Hanna steht am Fenster des Pflegeheims, die Hände um eine Tasse Tee geschlossen, während draußen der Herbstwind die letzten Blätter von den Bäumen zerrt. Ihre Mutter Emmi sitzt reglos im Sessel, der Blick leer, die Worte verschwunden. Doch in Hannas Gedanken lebt Emmi – laut, widersprüchlich, voller Sehnsucht. Biarritz, dieser ferne Ort, den Emmi nie wirklich bereist hat, wird zum Symbol einer verpassten Freiheit, eines Moments, der nie ganz Wirklichkeit wurde.
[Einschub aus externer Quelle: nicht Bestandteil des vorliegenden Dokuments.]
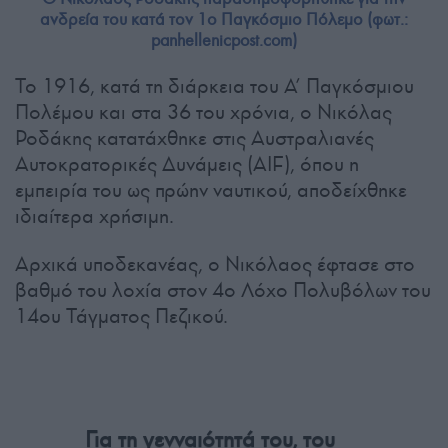
ανδρεία του κατά τον 1ο Παγκόσμιο Πόλεμο (φωτ.:
panhellenicpost.com)
Το 1916, κατά τη διάρκεια του Α’ Παγκόσμιου
Πολέμου και στα 36 του χρόνια, ο Νικόλας
Ροδάκης κατατάχθηκε στις Αυστραλιανές
Αυτοκρατορικές Δυνάμεις (AIF), όπου η
εμπειρία του ως πρώην ναυτικού, αποδείχθηκε
ιδιαίτερα χρήσιμη.
Αρχικά υποδεκανέας, ο Νικόλαος έφτασε στο
βαθμό του λοχία στον 4ο Λόχο Πολυβόλων του
14ου Τάγματος Πεζικού.
Για τη γενναιότητά του, του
Andrea Sawatzki erzählt diese Geschichte mit der Präzision einer Schauspielerin, die jede Regung kennt, und mit der Tiefe einer Tochter, die selbst durch die Schatten der Vergangenheit gegangen ist. Ihre Sprache ist klar, fast nüchtern, und gerade darin liegt die Kraft. Sie beschreibt nicht nur, sie durchdringt. Die Demenz wird nicht zur Krankheit, sondern zur Landschaft, durch die Hanna sich tastet – auf der Suche nach Versöhnung.
Andrea Sawatzki
Zwischen Bühne und Buch
Man kennt sie aus dem Fernsehen, aus dem „Tatort“, aus Komödien und Dramen. Doch hinter der Kamera lebt eine andere Andrea Sawatzki – die Schriftstellerin, die sich nicht scheut, das Persönliche öffentlich zu machen. Ihre Romane sind keine Fluchten, sondern Konfrontationen. Sie schreibt über Familie, über das Altern, über das, was bleibt, wenn die Erinnerung geht.
Geboren 1963, geprägt von einer Kindheit mit einem demenzkranken Vater, findet sie in der Literatur einen zweiten Ausdruck. Ihre Bücher sind keine bloßen Geschichten – sie sind Spiegel, in denen sich viele Leser:innen wiedererkennen. Mit „Biarritz“ setzt sie ihre autofiktionale Reise fort, diesmal mit der Mutter im Mittelpunkt. Es ist ein stilles, aber eindringliches Werk, das lange nachhallt.